◆ 課題 1 ◆
掲載文にある次の一文を英語に訳してください。「多くの里山の木々がなぎ倒され、あちこちで倒木が道路をふさいだり電線を切断したりしていた。」
◆ 課題 2 ◆
掲載文のうち、「JR五反田の駅から目黒川を渡」で始まり「り電線を切断したりしていた。」まで続く部分を、一字も変えずに書き写すこと。

◆ 掲載文 ◆
_ _ _ _
JR五反田の駅から目黒川を渡ってすぐの飲食店街の一角にある雑居ビルにバーを計画した。施主がIT企業でネットワーク構築を業務としていることから、ディスプレイに向かってオンラインでのコミュニケーションをする世界から、店の戸を一歩入れば酒を飲みながら会話を楽しむ別の世界が広がるような店を作りたいと考えていた。

デジタルな世界とは違う、質感を大切にした空間のために、施主の代表者の実家の裏山から木を伐りだしてきてカウンターを作ることを提案していたのだが、そのさなか2019年9月9日に台風15号によって千葉県市原市は甚大な被害を受けることとなる。多くの里山の木々がなぎ倒され、あちこちで倒木が道路をふさいだり電線を切断したりしていた。

そこでちょうど木を伐りだすために用意していた予算を倒木の処理のために活動しようとしていた林業者に支払い、伐採してもらった倒木を製材し、人工乾燥機にかけてバーのカウンターとすることとした。これにより無報酬で行う予定だった作業が業務となり、倒木が消え、カウンターには想定よりも立派な樫と欅の木が使えることになった。

これとは別に壁には左官都倉の都倉達弥さんによる大津磨きの土壁を採用した。当初は施主がモルタルの壁を希望していたのだが、珍しく希少な仕上げとなってしまっている土壁をもっと一般的なものにしたいという都倉さんの思いから、近年は一部の壁にしか使われなくなっているという大津磨きを、内装の壁一面に施して巻き込むことにした。
_ _ _ _
(書き起こしたページ内容)
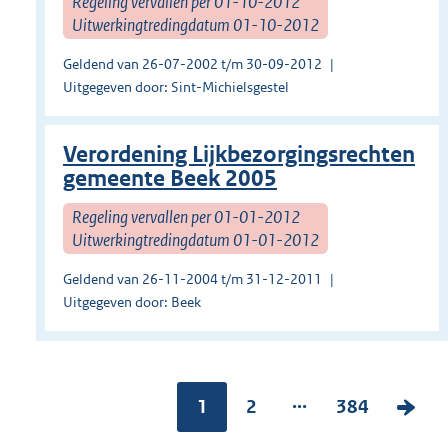
Regeling vervallen per 01-10-2012
Uitwerkingtredingdatum 01-10-2012
Geldend van 26-07-2002 t/m 30-09-2012
Uitgegeven door: Sint-Michielsgestel
Verordening Lijkbezorgingsrechten
gemeente Beek 2005
Regeling vervallen per 01-01-2012
Uitwerkingtredingdatum 01-01-2012
Geldend van 26-11-2004 t/m 31-12-2011
Uitgegeven door: Beek
...
Pagina:
1
P
2
P
384
V
a
a
o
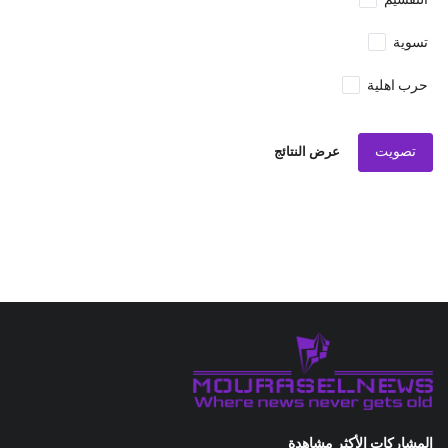
التقسيم
تسوية
حرب اهلية
تصويت
عرض النتائج
المشاركات الأكثر مشاهدة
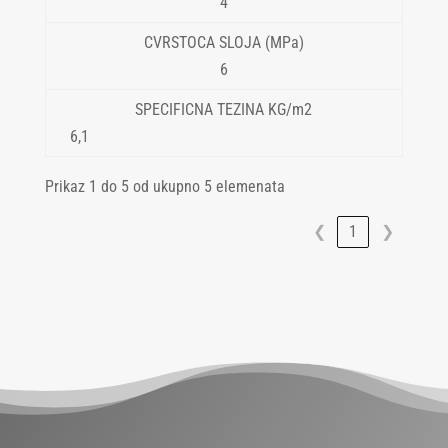
4
6
6,1
Prikaz 1 do 5 od ukupno 5 elemenata
❮
1
❯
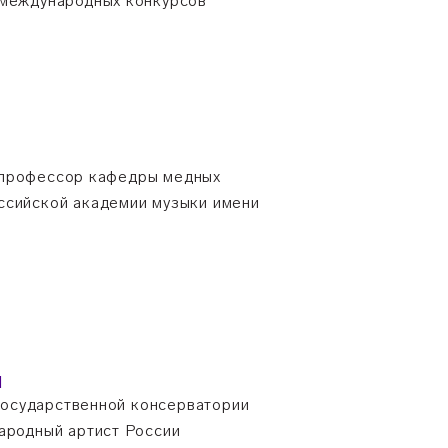
 международных конкурсов
 профессор кафедры медных
ссийской академии музыки имени
Ч
осударственной консерватории
народный артист России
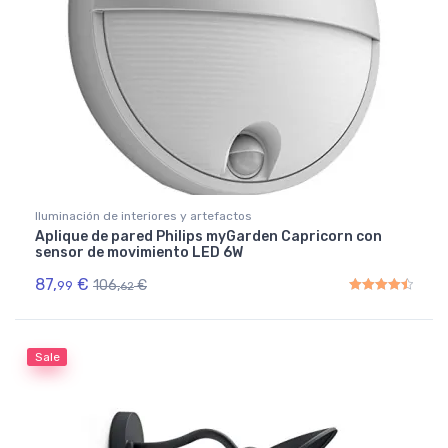
Iluminación de interiores y artefactos
Aplique de pared Philips myGarden Capricorn con
sensor de movimiento LED 6W
87,
€
106,
€
99
62
Rated
4.50
out of 5
Sale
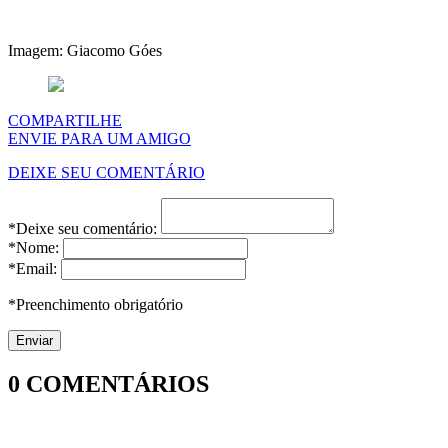
Imagem: Giacomo Góes
COMPARTILHE
ENVIE PARA UM AMIGO
DEIXE SEU COMENTÁRIO
*Deixe seu comentário:
*Nome:
*Email:
*Preenchimento obrigatório
0
COMENTÁRIOS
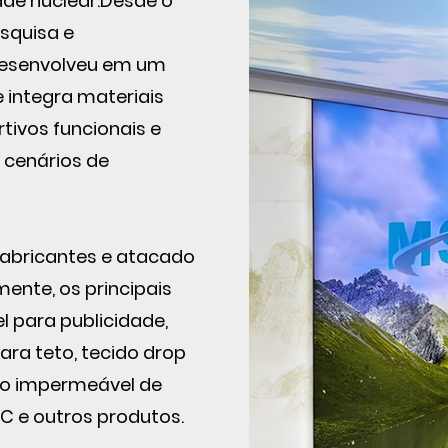
de nuclear.Desde o
squisa e
desenvolveu em um
 integra materiais
tivos funcionais e
s cenários de
Fabricantes
e
atacado
ente, os principais
l para publicidade,
ara teto, tecido drop
ido impermeável de
VC e outros produtos.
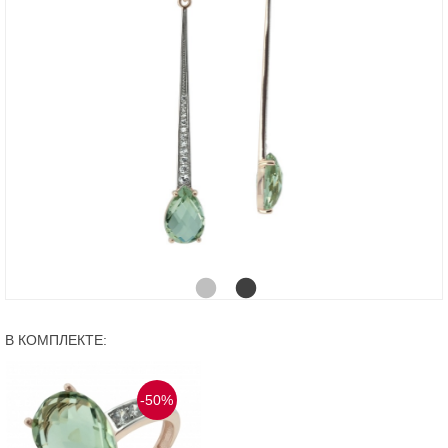
В КОМПЛЕКТЕ:
-50%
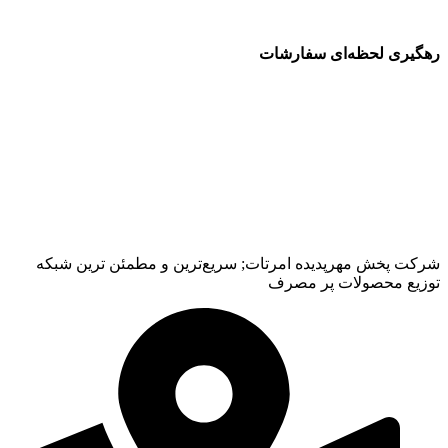
رهگیری لحظه‌ای سفارشات
شرکت پخش مهرپدیده امرتات; سریع‌ترین و مطمئن ترین شبکه
توزیع محصولات پر مصرف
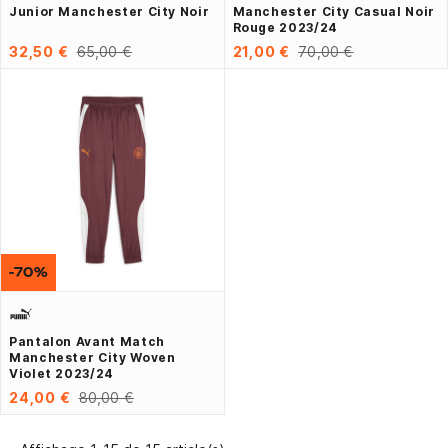
Junior Manchester City Noir
Manchester City Casual Noir
Rouge 2023/24
32,50 €
65,00 €
21,00 €
70,00 €
-70%
Pantalon Avant Match
Manchester City Woven
Violet 2023/24
24,00 €
80,00 €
_ _ _ _
◆ 記述回答 1 ◆
Many trees in the woodlands near the villages were knocked down, and in many places fallen trees were blocking roads and cutting power lines.

◆ 記述回答 2 ◆
JR五反田の駅から目黒川を渡ってすぐの飲食店街の一角にある雑居ビルにバーを計画した。施主がIT企業でネットワーク構築を業務としていることから、ディスプレイに向かってオンラインでのコミュニケーションをする世界から、店の戸を一歩入れば酒を飲みながら会話を楽しむ別の世界が広がるような店を作りたいと考えていた。

デジタルな世界とは違う、質感を大切にした空間のために、施主の代表者の実家の裏山から木を伐りだしてきてカウンターを作ることを提案していたのだが、そのさなか2019年9月9日に台風15号によって千葉県市原市は甚大な被害を受けることとなる。多くの里山の木々がなぎ倒され、あちこちで倒木が道路をふさいだり電線を切断したりしていた。